Tailoring LLMs for diverse needs
The NAS approach offers you flexibility in selecting the optimal balance between accuracy and efficiency. To demonstrate this versatility, we created another variant from the same reference model, this time prioritizing speed and cost. Llama-3.1-Nemotron-40B-Instruct was developed using the same methodology but with a modified speed requirement during the puzzle phase.

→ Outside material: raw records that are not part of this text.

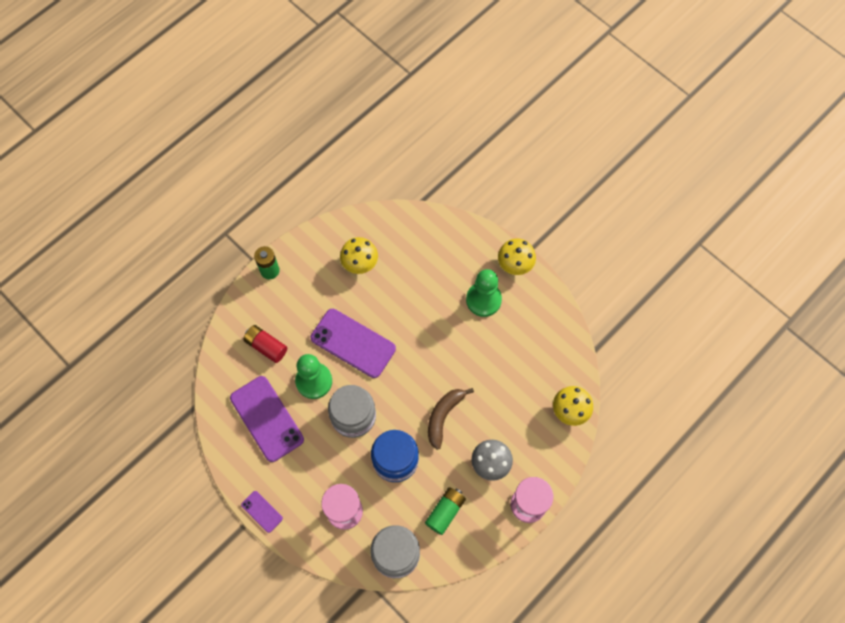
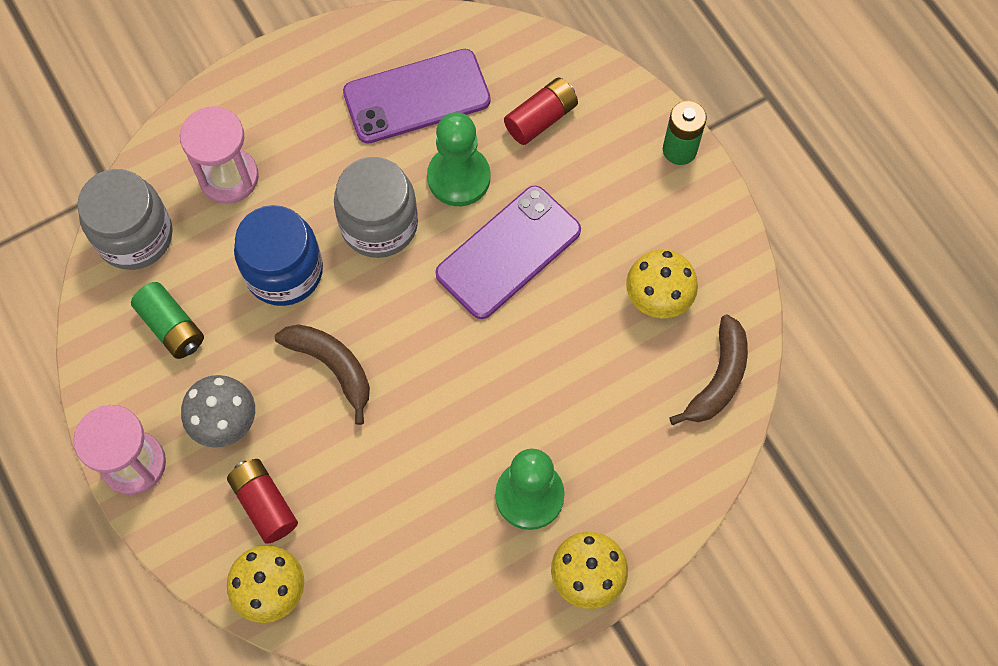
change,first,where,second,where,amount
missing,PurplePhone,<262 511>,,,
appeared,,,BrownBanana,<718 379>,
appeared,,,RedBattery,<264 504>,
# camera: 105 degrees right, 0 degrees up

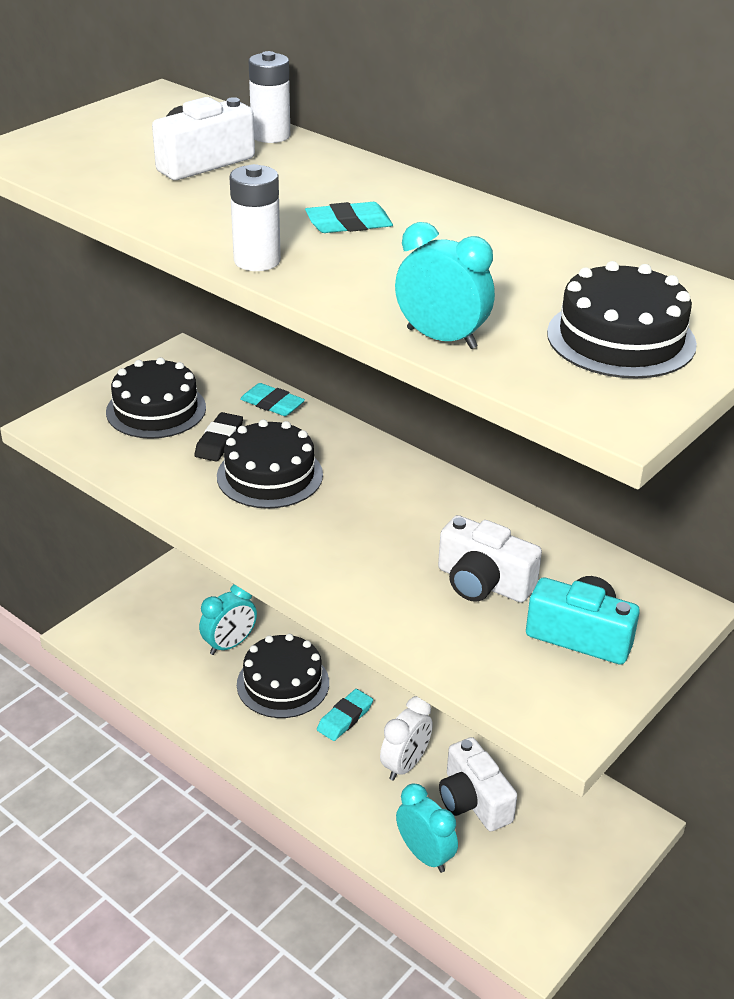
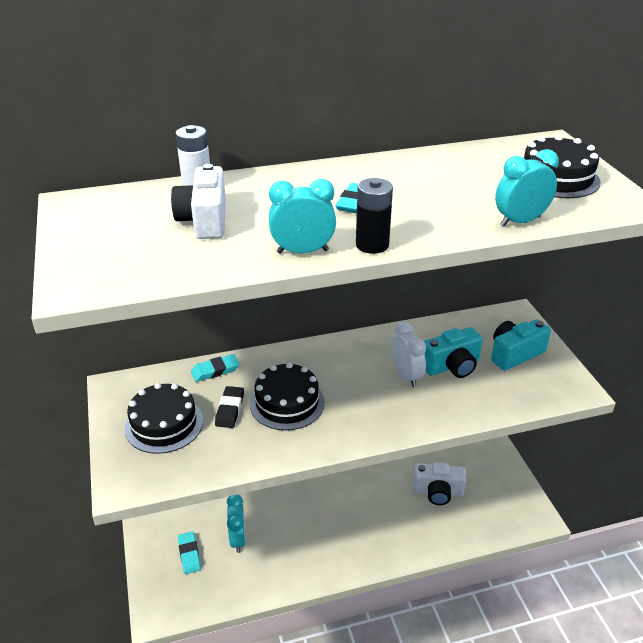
change,first,where,second,where,amount
colour,WhiteBattery,<257 261>,BlackBattery,<372 245>,
spun,BlackEraser,<219 441>,,<230 409>,45 degrees clockwise
colour,WhiteCamera,<483 583>,TurquoiseCamera,<451 366>,
missing,BlackCake,<283 683>,,,
relocated,TurquoiseEraser,<345 718>,,<189 554>,
relocated,WhiteClock,<405 765>,,<406 376>,
relocated,TurquoiseClock,<425 855>,,<302 251>,
# camera: 55 degrees left, 0 degrees up

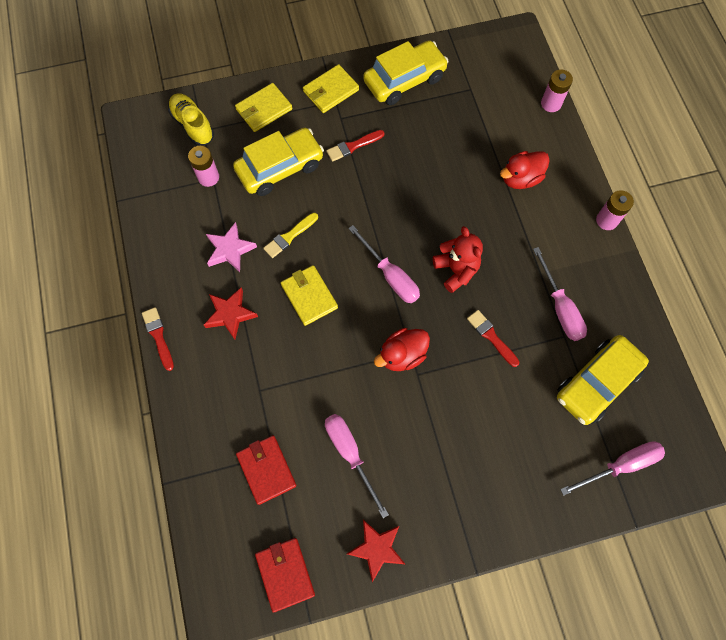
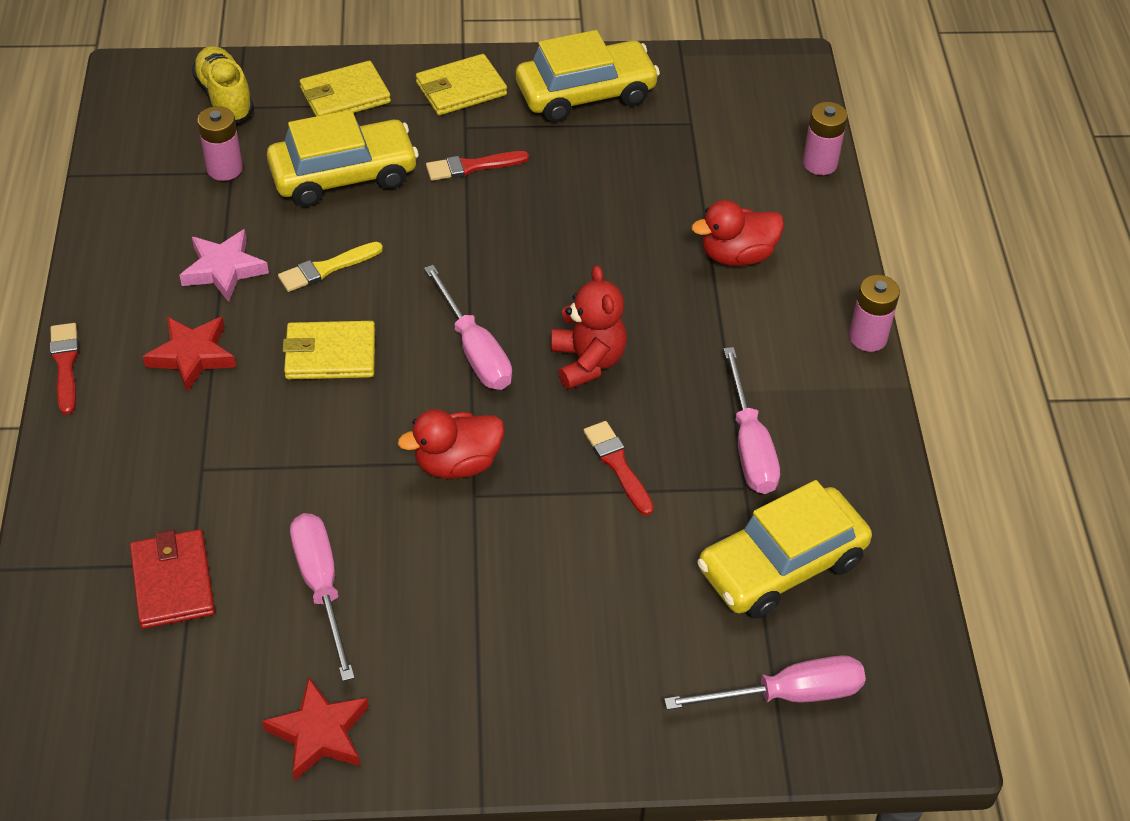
change,first,where,second,where,amount
spun,YellowWallet,<309 296>,,<330 354>,75 degrees counterclockwise
missing,RedWallet,<285 573>,,,
# camera: 10 degrees right, 20 degrees down

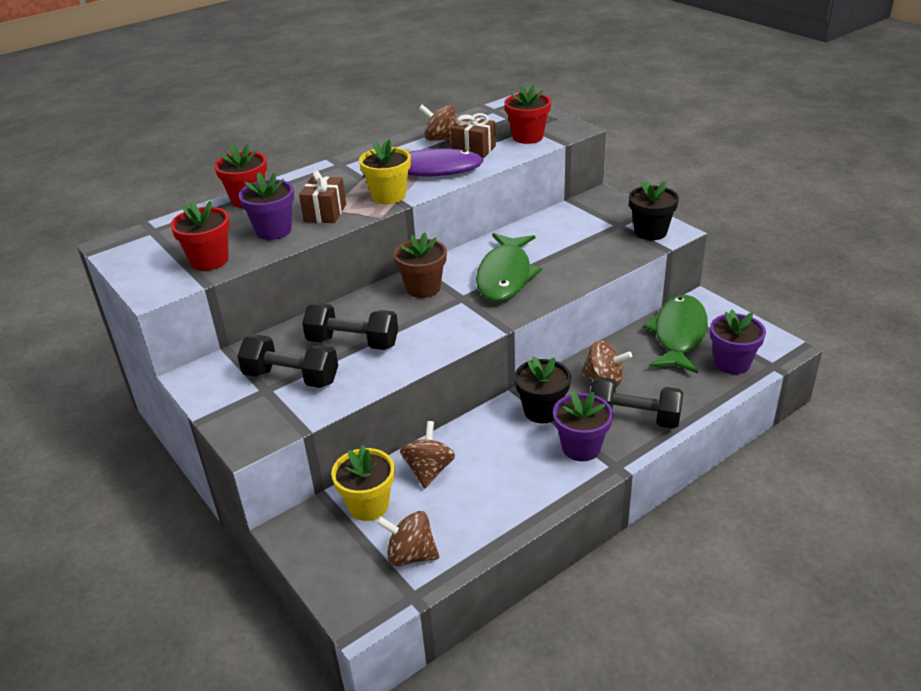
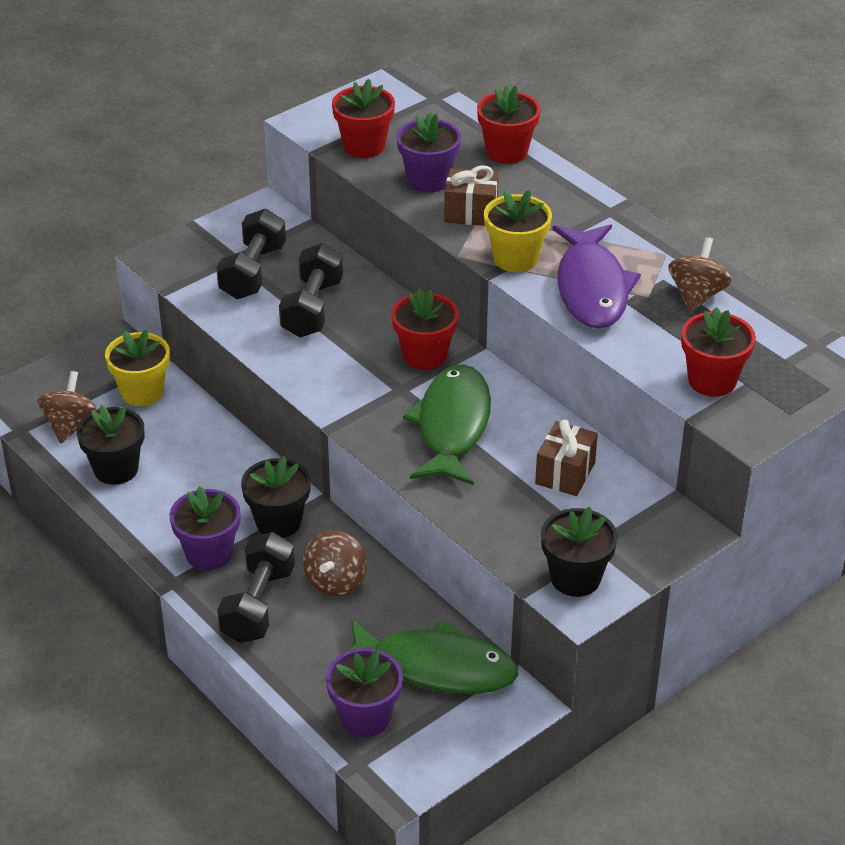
change,first,where,second,where,amount
relocated,BrownGift,<474 149>,,<565 473>,
colour,BrownFlowerPot,<423 288>,RedFlowerPot,<424 355>,
spun,GreenFish,<505 276>,,<452 426>,90 degrees clockwise
missing,BrownSpinningTop,<429 470>,,,
appeared,,,BlackFlowerPot,<116 469>,
# camera: 85 degrees right, 5 degrees up

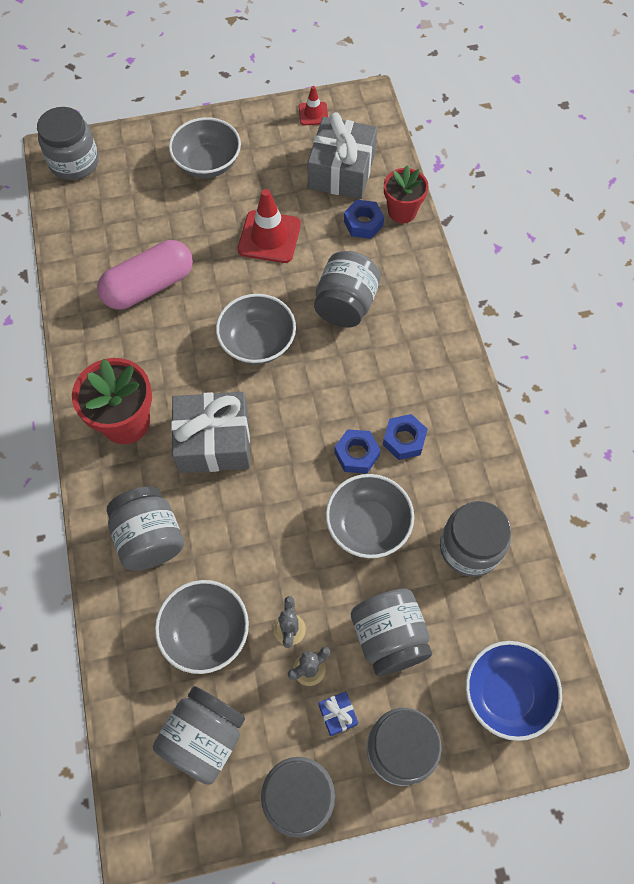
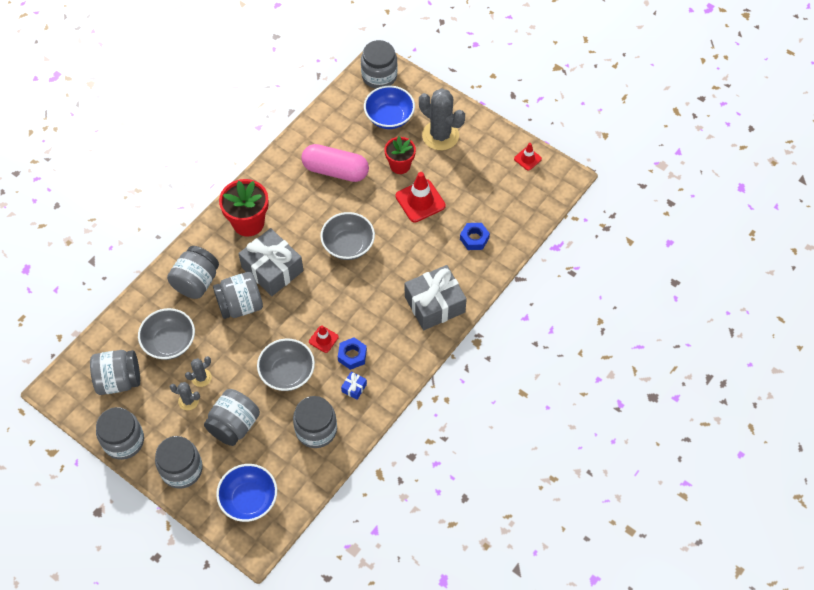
change,first,where,second,where,amount
relocated,GreyGift,<341 171>,,<434 304>,
exchanged,GreyBowl,<208 163>,GreyCactus,<440 135>,
relocated,RedFlowerPot,<402 211>,,<400 165>,
relocated,GreyJar,<345 305>,,<240 305>,
exchanged,BlueNut,<356 454>,RedTrafficCone,<323 339>,
relocated,BlueGift,<337 714>,,<354 388>,
appeared,,,BlueBowl,<389 117>,
# camera: 50 degrees right, 5 degrees down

This model achieves a 3.2x speed increase compared to the parent model, with a moderate decrease in accuracy. Table 4 shows competitive performance metrics.
Accuracy | Speed | |||
MT bench | MMLU | Text generation (128/1024) | Summarization/ RAG (2048/128) | |
Llama-3.1- Nemotron-40B-Instruct | 8.69 | 77.10% | 9568 | 862 |
Llama-3.1- Nemotron-51B-Instruct | 8.99 | 80.20% | 6472 | 653 |
Llama 3.1-70B-Instruct | 8.93 | 81.72% | 2975 | 339 |
Summary
Llama 3.1-Nemotron-51B-Instruct provides a new set of opportunities for users and companies that want to use highly accurate foundation models, but do so in a cost-controlled manner. By providing the best tradeoff between accuracy and efficiency, we believe the model is an attractive option for builders. Moreover, these results demonstrate the effectiveness of the NAS approach and intend to extend the method to other models.